Développement régional partie 2/3 : 10 ans plus tard

Il y a eu 10 ans en 2024, le gouvernement québécois mené par Philippe Couillard adoptait la loi 28 menant à l’abolition des organismes de concertation et de développement régional, les Conférences régionales des élus (CRÉ) en tête de liste. La plupart des Centres locaux de développement ont été emportés dans le mouvement, essentiellement parce que le financement du gouvernement libéral était coupé, ce qui laissait les municipalités avec le choix de les laisser aller ou de les financer. GRAFFICI a questionné quelques meneurs socioéconomiques et penseurs de la région afin de savoir quel bilan tracer, 10 ans plus tard, de la perte de ces organismes de développement.

Regard sur les CRÉ, 10 ans plus tard

GASPÉ | Aujourd’hui encore, la question soulève des passions : était-ce de l’austérité ou de la rigueur budgétaire ?

Le sujet a été abordé par les militants libéraux provinciaux pas plus tard qu’à la fin du mois de mai en conseil général à Bromont.

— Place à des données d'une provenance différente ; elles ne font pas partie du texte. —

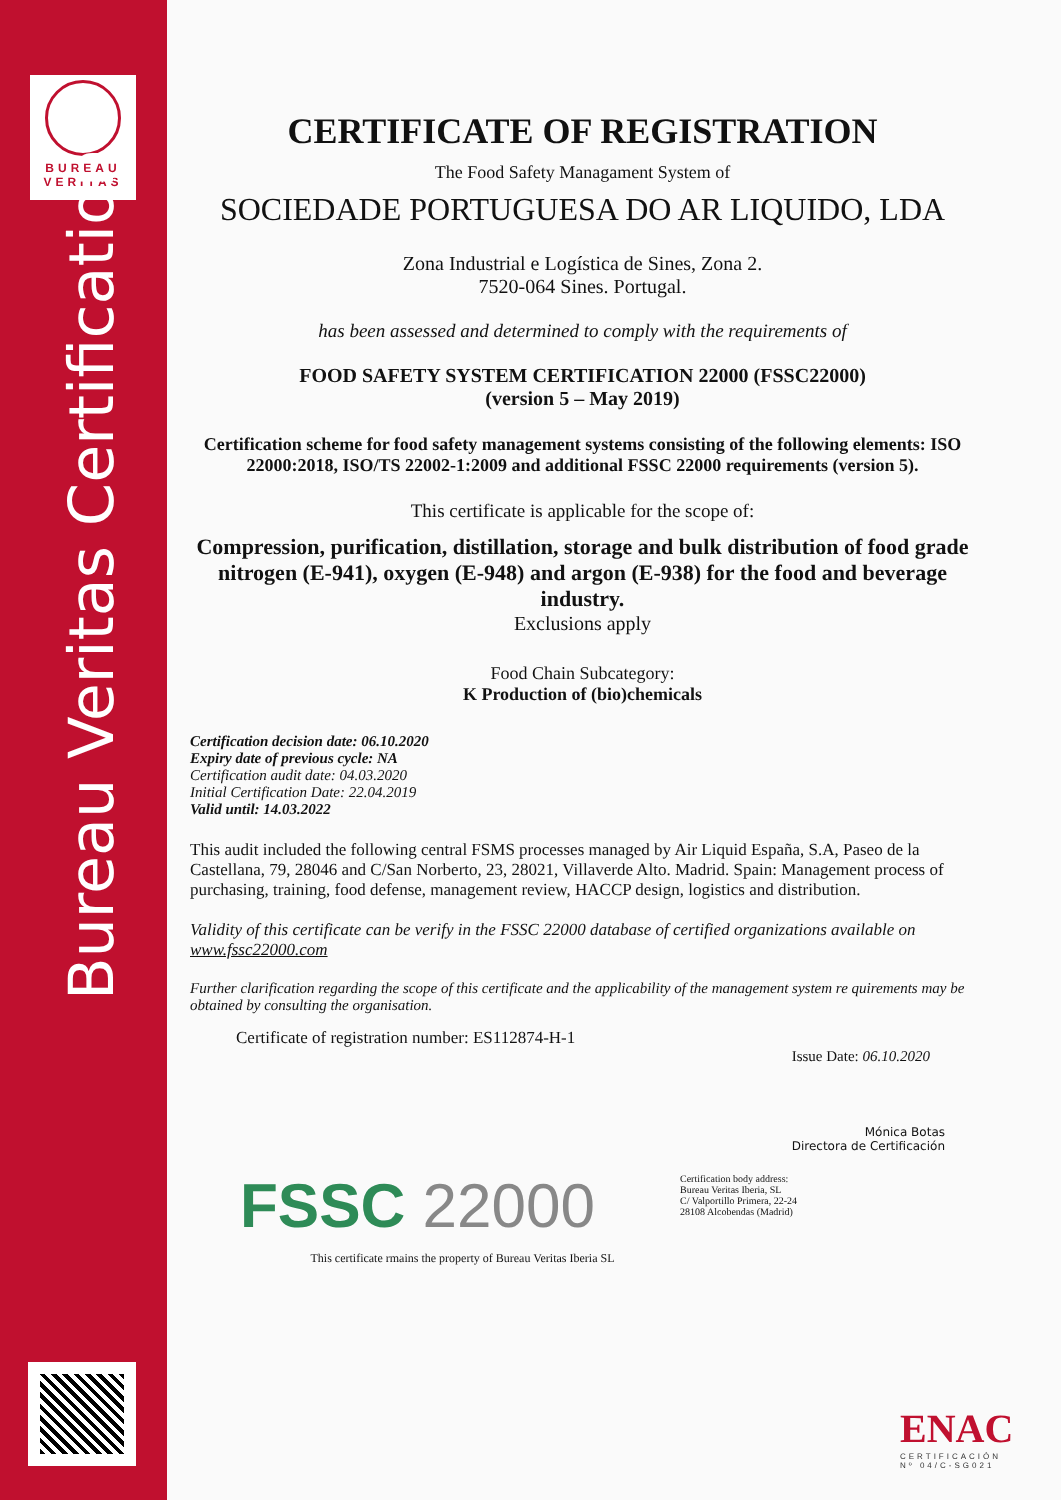BUREAU
VERITAS
Bureau Veritas Certification
CERTIFICATE OF REGISTRATION
The Food Safety Managament System of
SOCIEDADE PORTUGUESA DO AR LIQUIDO, LDA
Zona Industrial e Logística de Sines, Zona 2.
7520-064 Sines. Portugal.
has been assessed and determined to comply with the requirements of
FOOD SAFETY SYSTEM CERTIFICATION 22000 (FSSC22000)
(version 5 – May 2019)
Certification scheme for food safety management systems consisting of the following elements: ISO 22000:2018, ISO/TS 22002-1:2009 and additional FSSC 22000 requirements (version 5).
This certificate is applicable for the scope of:
Compression, purification, distillation, storage and bulk distribution of food grade nitrogen (E-941), oxygen (E-948) and argon (E-938) for the food and beverage industry.
Exclusions apply
Food Chain Subcategory:
K Production of (bio)chemicals
Certification decision date: 06.10.2020
Expiry date of previous cycle: NA
Certification audit date: 04.03.2020
Initial Certification Date: 22.04.2019
Valid until: 14.03.2022
This audit included the following central FSMS processes managed by Air Liquid España, S.A, Paseo de la Castellana, 79, 28046 and C/San Norberto, 23, 28021, Villaverde Alto. Madrid. Spain: Management process of purchasing, training, food defense, management review, HACCP design, logistics and distribution.
Validity of this certificate can be verify in the FSSC 22000 database of certified organizations available on www.fssc22000.com
Further clarification regarding the scope of this certificate and the applicability of the management system re quirements may be obtained by consulting the organisation.
Certificate of registration number: ES112874-H-1
Issue Date: 06.10.2020
Mónica Botas
Directora de Certificación
Certification body address:
Bureau Veritas Iberia, SL
C/ Valportillo Primera, 22-24
28108 Alcobendas (Madrid)
This certificate rmains the property of Bureau Veritas Iberia SL
FSSC 22000
ENAC
CERTIFICACIÓN
Nº 04/C-SG021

Détracteurs et opposants politiques ont plaidé au fil du temps que les coupes budgétaires de l’époque ont été trop sévères et qu’elles ont ébranlé la structure de services. Les principaux intéressés, eux, se défendent en rappelant l’importance de la saine gestion des finances – qui n’est pas une vue de l’esprit – et que la faible croissance des dépenses a été bénéfique pour le Québec.

Peu importe l’angle, les faits demeurent. En novembre 2014, quelques mois après son ascension comme premier ministre et plusieurs rumeurs en ce sens, Philippe Couillard annonçait qu’il débranchait les Conférences régionales des élus, les fameuses CRÉ, qui avaient été créées 10 ans plus tôt par son homologue Jean Charest, en remplacement des Conseils régionaux de concertation et de développement (CRCD).

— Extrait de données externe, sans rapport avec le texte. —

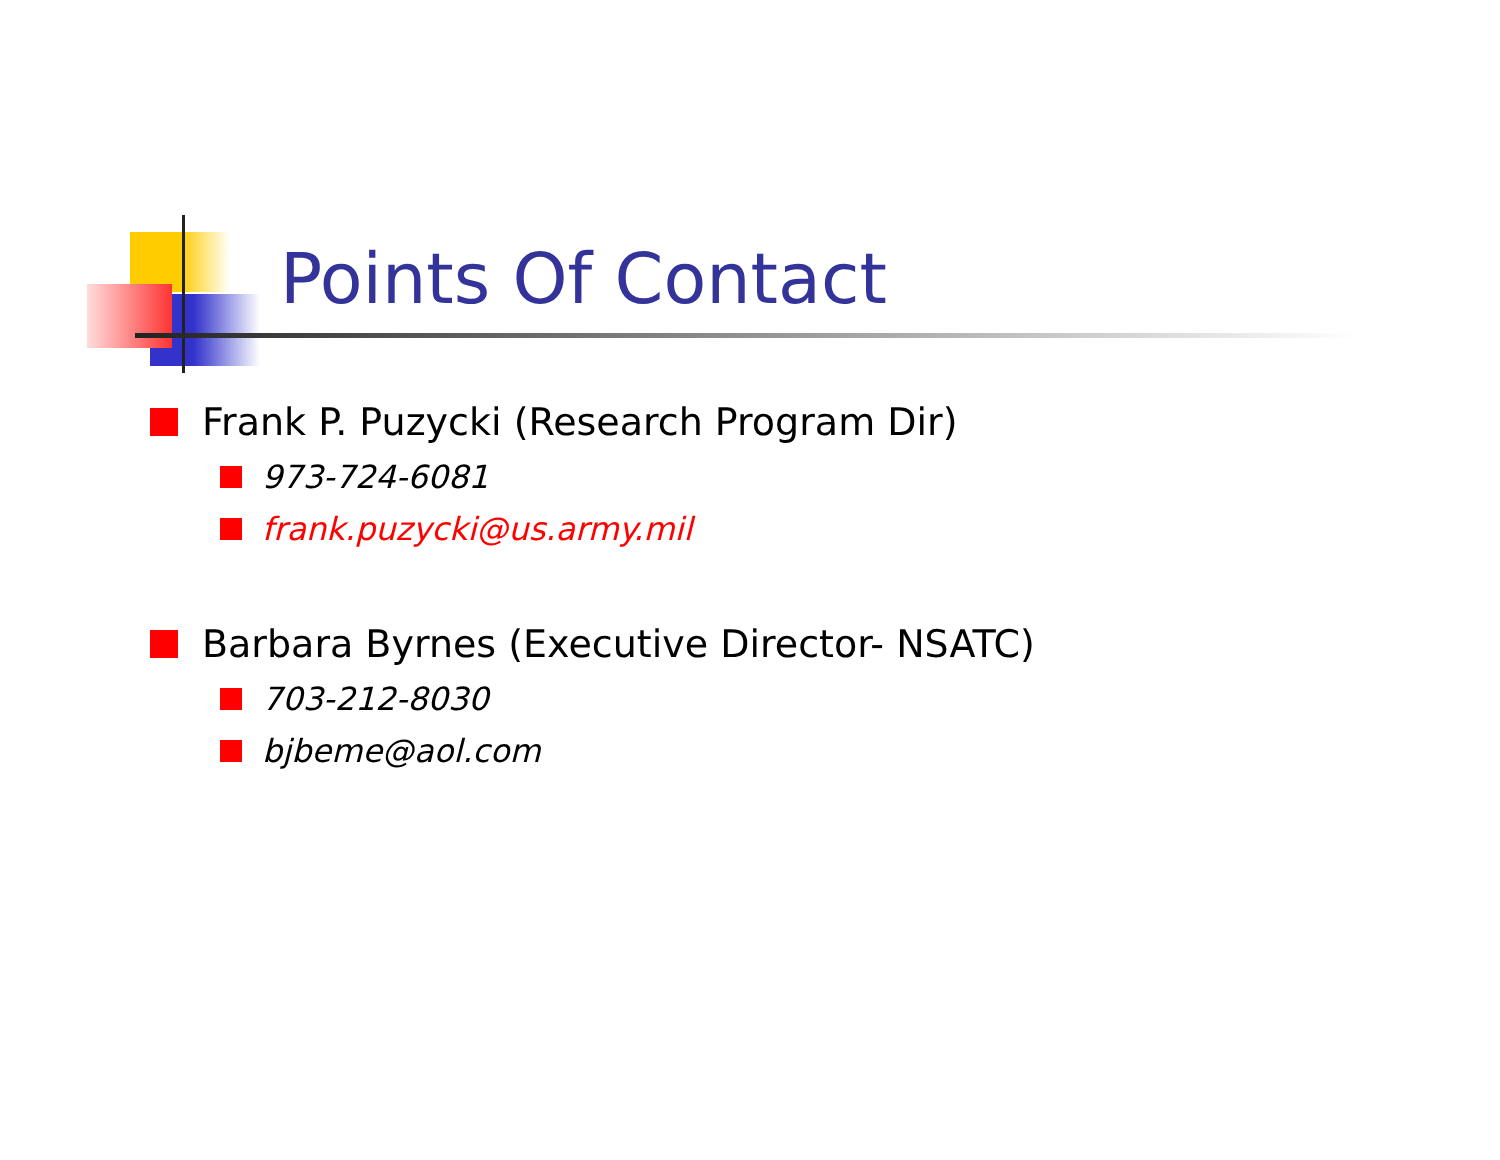Points Of Contact
Frank P. Puzycki (Research Program Dir)
973-724-6081
frank.puzycki@us.army.mil
Barbara Byrnes (Executive Director- NSATC)
703-212-8030
bjbeme@aol.com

Ceux-ci avaient été mis sur pied dans les années 1970 (la Gaspésie a partagé le sien avec le Bas-Saint-Laurent, avant d’être autonome en 1988) et avaient des objectifs similaires. Ils agissaient comme un interlocuteur privilégié du gouvernement du Québec sur toute question relative au développement des régions. Un plan stratégique de développement en découlait, jetant les bases des priorités. Des recommandations officielles étaient émises.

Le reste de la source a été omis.